No teatro tradicional europeu, como exemplo de atividades lúdicas, o louco divertia os espectadores, era um personagem que exprimia a verdade de que os outros atores e espectadores não estariam conscientes. Outro exemplo está nas festas que na Idade Média, havia apenas uma delas que não era religiosa, a festa de Loucura, onde os papéis tradicionais eram invertidos e todas a instituições sociais, lingüísticas, familiares eram derrubadas e questionadas.
E, como última análise, a inaptidão ao trabalho foi considerada o primeiro critério da loucura. Historicamente, na Idade Média, os loucos eram admitidos e podiam vagar pela cidade; eles não se casavam, não participavam de jogos, eram alimentados e sustentados pelos outros (família), mas também, por vezes, tornavam-se excitados e perigosos, sendo afastados e “presos”. Entretanto, no século XVII, constituindo-se a sociedade industrial e a existência dessas pessoas não foi mais tolerada. Foram criados estabelecimentos para todos aqueles que se encontravam fora da ordem social, a saber, loucos, desempregados, doentes, velhos, prostitutas, considerados grupos de vagabundos para a nova sociedade.

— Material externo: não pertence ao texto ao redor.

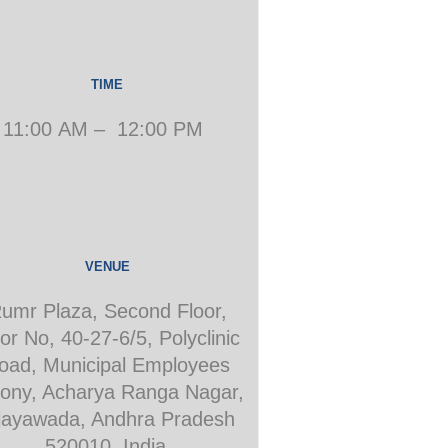
TIME
11:00 AM – 12:00 PM
VENUE
umr Plaza, Second Floor,
or No, 40-27-6/5, Polyclinic
oad, Municipal Employees
ony, Acharya Ranga Nagar,
jayawada, Andhra Pradesh
520010, India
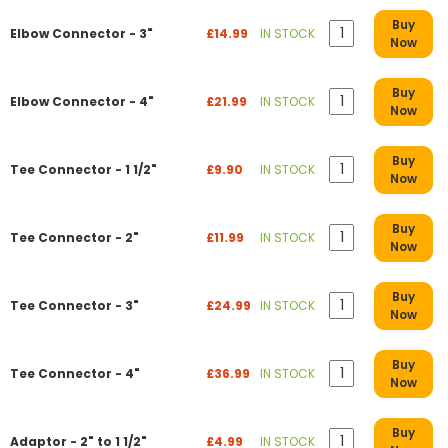
Buy
Elbow Connector - 3"
£14.99
IN STOCK
Now
Buy
Elbow Connector - 4"
£21.99
IN STOCK
Now
Buy
Tee Connector - 1 1/2"
£9.90
IN STOCK
Now
Buy
Tee Connector - 2"
£11.99
IN STOCK
Now
Buy
Tee Connector - 3"
£24.99
IN STOCK
Now
Buy
Tee Connector - 4"
£36.99
IN STOCK
Now
Buy
Adaptor - 2" to 1 1/2"
£4.99
IN STOCK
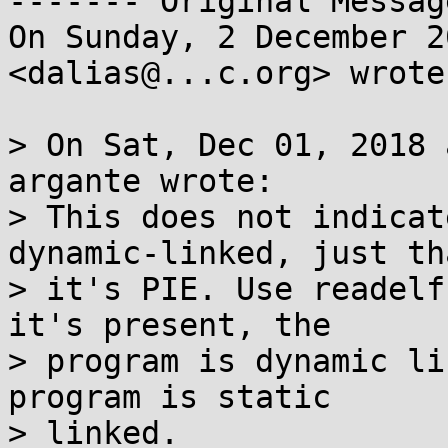
‐‐‐‐‐‐‐ Original Messag
On Sunday, 2 December 2
<dalias@...c.org> wrote:
> On Sat, Dec 01, 2018 
argante wrote:

> This does not indicat
dynamic-linked, just tha
> it's PIE. Use readelf
it's present, the

> program is dynamic li
program is static

> linked.
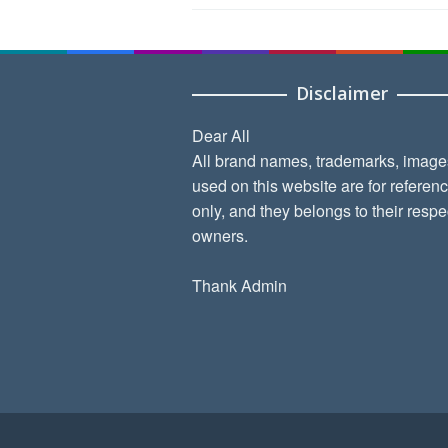
Disclaimer
Dear All
All brand names, trademarks, image
used on this website are for referen
only, and they belongs to their respe
owners.
Thank Admin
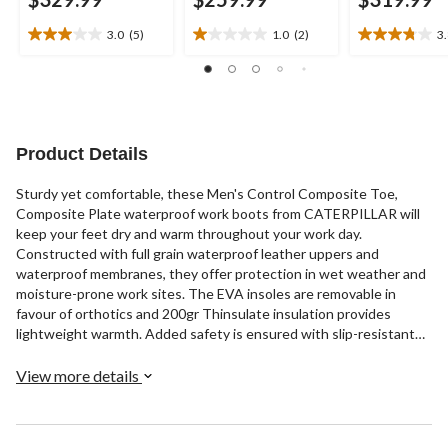
3.0
(5)
1.0
(2)
3
3.0
1.0
3.8
out
out
out
of
of
of
5
5
5
stars.
stars.
stars.
5
2
21
Product Details
reviews
reviews
reviews
Sturdy yet comfortable, these Men's Control Composite Toe,
Composite Plate waterproof work boots from CATERPILLAR will
keep your feet dry and warm throughout your work day.
Constructed with full grain waterproof leather uppers and
waterproof membranes, they offer protection in wet weather and
moisture-prone work sites. The EVA insoles are removable in
favour of orthotics and 200gr Thinsulate insulation provides
lightweight warmth. Added safety is ensured with slip-resistant
rubber outsoles, composition toes and plates, and CSA Omega
electric shock resistance. These lace-up workboots include quick-
View more details
tie clasps on the upper portion and rear pull tabs for easy on-off.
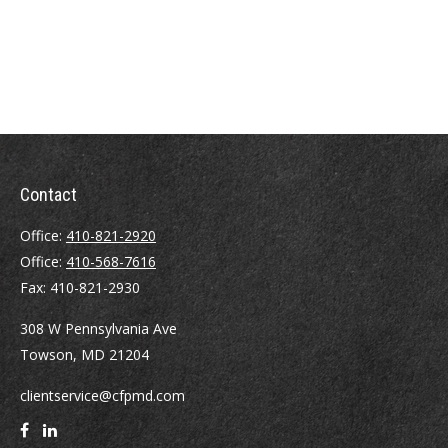
Contact
Office:
410-821-2920
Office:
410-568-7616
Fax:
410-821-2930
308 W Pennsylvania Ave
Towson,
MD
21204
clientservice@cfpmd.com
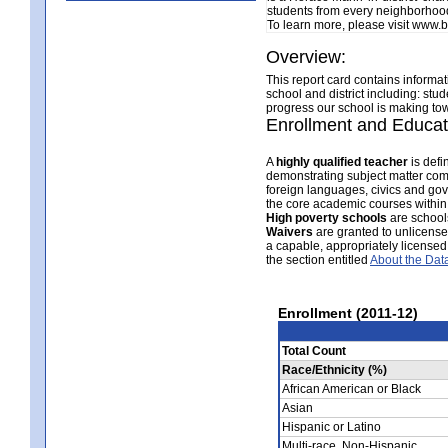
students from every neighborhood
To learn more, please visit www
Overview:
This report card contains informa
school and district including: stu
progress our school is making tow
Enrollment and Educat
A
highly qualified teacher
is defi
demonstrating subject matter com
foreign languages, civics and gov
the core academic courses within
High poverty schools
are schools
Waivers
are granted to unlicensed 
a capable, appropriately licensed
the section entitled
About the Dat
Enrollment (2011-12)
Total Count
Race/Ethnicity (%)
African American or Black
Asian
Hispanic or Latino
Multi-race, Non-Hispanic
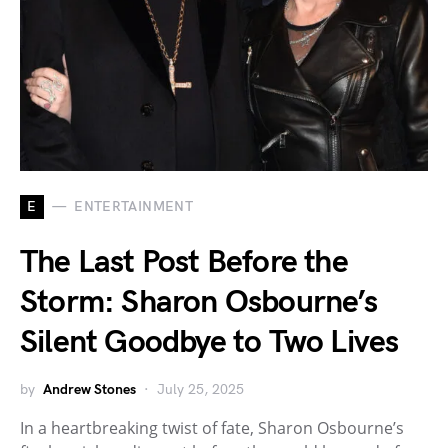
E
ENTERTAINMENT
The Last Post Before the
Storm: Sharon Osbourne’s
Silent Goodbye to Two Lives
by
Andrew Stones
July 25, 2025
In a heartbreaking twist of fate, Sharon Osbourne’s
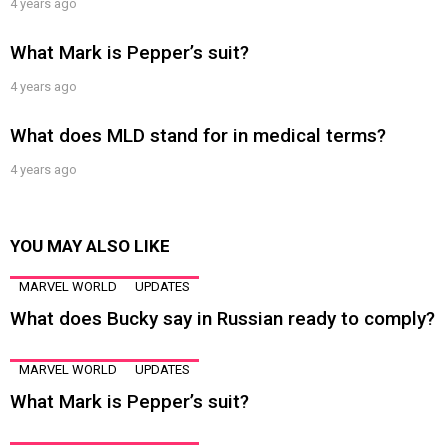
4 years ago
What Mark is Pepper’s suit?
4 years ago
What does MLD stand for in medical terms?
4 years ago
YOU MAY ALSO LIKE
MARVEL WORLD
UPDATES
What does Bucky say in Russian ready to comply?
MARVEL WORLD
UPDATES
What Mark is Pepper’s suit?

Uma grande ironia, colocada pelo autor, é o fato de que nos hospitais psiquiátricos modernos, pratica-se o tratamento pelo trabalho, sendo este o principal critério para a exclusão do louco. Ora, bastaria curar a loucura com trabalho.
No século XVIII, Pinel e Tuke, ao considerarem os loucos como doentes, “libertaram” destes estabelecimentos todos os vagabundos, já que, dentro da lógica industrial, eram aptos a trabalhar. Separadamente, os loucos não tendo a faculdade de trabalhar, tornaram-se pacientes cujos distúrbios tinham causas que se referiram ao caráter psicológico. Pinel e Tuke tornaram o estabelecimento de internação um hospital psiquiátrico, abrindo as portas para o nascimento da psiquiatria, cujo objeto de estudo configurava-se nos distúrbios mentais.
Em última e principal análise, Foucault revela que tal medicalização do louco produziu-se por razões econômicas e sociais, pois o status do louco não variou em nada entre as sociedades primitivas e avançadas. Em outras palavras, em nossa sociedade pouquíssimas coisas revalorizaram o status do louco, mas ela ainda continua o excluindo. Isso só demonstra, para Foucault, o primitivismo de nossas sociedades.